Are clusters in social sciences globular? Many clustering algorithms require globular (gaussian) clusters. Main example is k-means. If clusters are not globular, these methods can bring wrong results.
In social sciences, data is often clustered by these algorithms (market segmentation is very common example). My question then is whether there are some reasons why we should regard clusters from social surveys as globular (and therefore appropriate for methods like k-means).

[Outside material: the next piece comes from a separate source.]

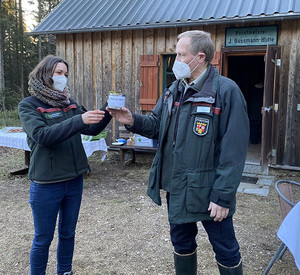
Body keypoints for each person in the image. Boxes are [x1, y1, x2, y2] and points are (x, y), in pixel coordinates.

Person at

An example of social data that could be clustered is mentioned in my previous question. I asked my students to rate selected interest (1-5 scale) and the task then could be to cluster students according to similar interests.
 A: Technically, the clusters in k-means are not globular, but Voronoi cells. It's repeated over and over in books; and indeed there are good reasons why k-means works best when the clusters are spherical and of the same extend.
But: does the clustering actually need to be perfect?
In many use cases, there is no such thing as a "correct" clustering. Most often anything better than random will do.
k-means is then very convenient, because it not only partitions your data into a guaranteed low number of clusters (i.e. k) much better than random. But also these clusters are convex (i.e. of relatively simple shape), exhaustive (all objects are clustered, not "outliers" remain), don't overlap (more advanced techniques may produce overlapping clusters or hierarchies of clusters) and - which probably is most important to many users - are represented by a simple, data-like representative: the cluster mean.
So if you just want to have a heuristic to reduce your data set to k representative objects, k-means is a really good heuristic.